Cool hardware features may position Amazon’s phone as cutting edge. But the innovations that will appeal mostly to Prime customers in the prime of life are probably things that make phones cheaper and less of a hassle to own and operate.
It’s funny. Seattle rarely gets credit for innovation because it’s not Silicon Valley, the font of all that’s new and interesting.
But I’d argue that the most exciting thing happening in the phone business lately is emanating largely from a few companies around here.
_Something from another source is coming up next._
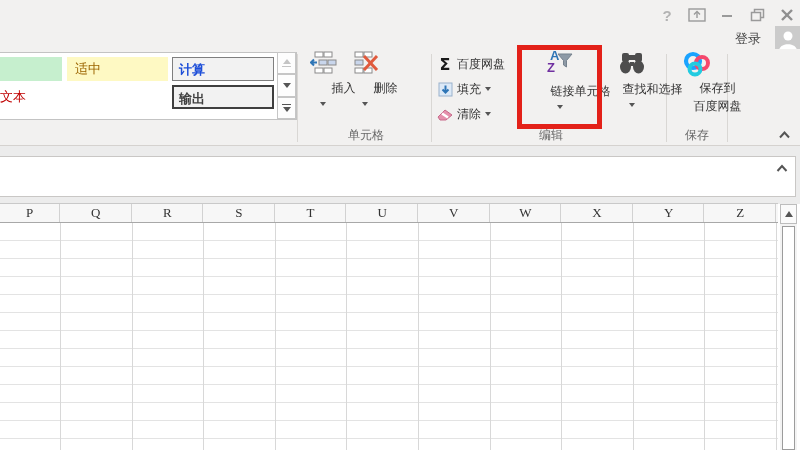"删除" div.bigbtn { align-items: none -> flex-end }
They’re figuring out how to make the smartphone experience more affordable and accessible to a wider range of people.
Microsoft’s sub-$100 Windows Phones are selling like crazy and will help its platform grow three times faster than Apple’s premium offering over the next four years, according to IDC estimates.
On the service side, T-Mobile disrupted the market by making its plans less restrictive, providing more options for buying handsets and lowering the cost of entry for high-speed, high-consumption data plans.
Seattle tech companies tend to focus mostly on the business side, creating new models, platforms and infrastructure and on reaching the most customers possible, not just wealthy ones.
They continue to change the world, create thousands of jobs and build vast fortunes, but they may never be as fun and sexy as California’s gadget du jour.
Last week an East Coast newspaper reporter dropped by, marveled at the bustling tech scene and questioned whether Seattle will ever become “a flywheel of innovation like Silicon Valley.”
Let’s hope that reporter will stick around for the Bezos show Wednesday, which customers will attend along with the media.
The event will be followed by a T-Mobile announcement, revealing its latest scheme to make wireless service an even better deal.
If food is provided at either event, it could be bargain snacks from Costco, but don’t hold that against them.